Please print every record below exactly as written, leaving out the pictures.
(DATA LISTING Opens)
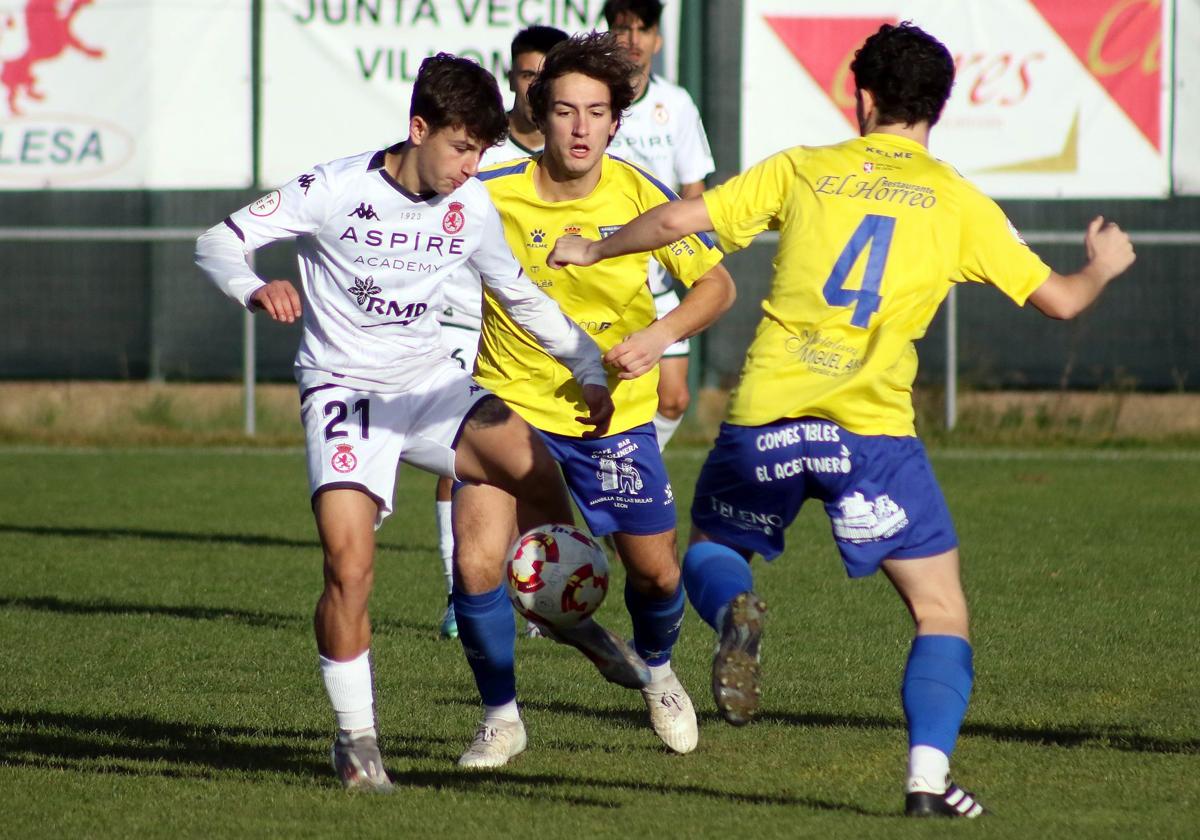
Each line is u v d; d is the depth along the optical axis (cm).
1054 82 5816
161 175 5925
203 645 2495
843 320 1527
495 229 1733
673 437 5400
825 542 3562
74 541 3616
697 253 1834
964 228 1546
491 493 1791
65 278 5850
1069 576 3092
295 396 5778
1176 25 5794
(DATA LISTING Closes)
TASK OUTPUT —
Each line is u v d; d is the depth along the optical axis (cm).
1054 82 5816
161 175 5925
203 645 2495
843 320 1527
495 229 1733
673 437 5400
825 542 3562
74 541 3616
697 253 1834
964 228 1546
491 493 1791
65 278 5850
1069 576 3092
295 396 5778
1176 25 5794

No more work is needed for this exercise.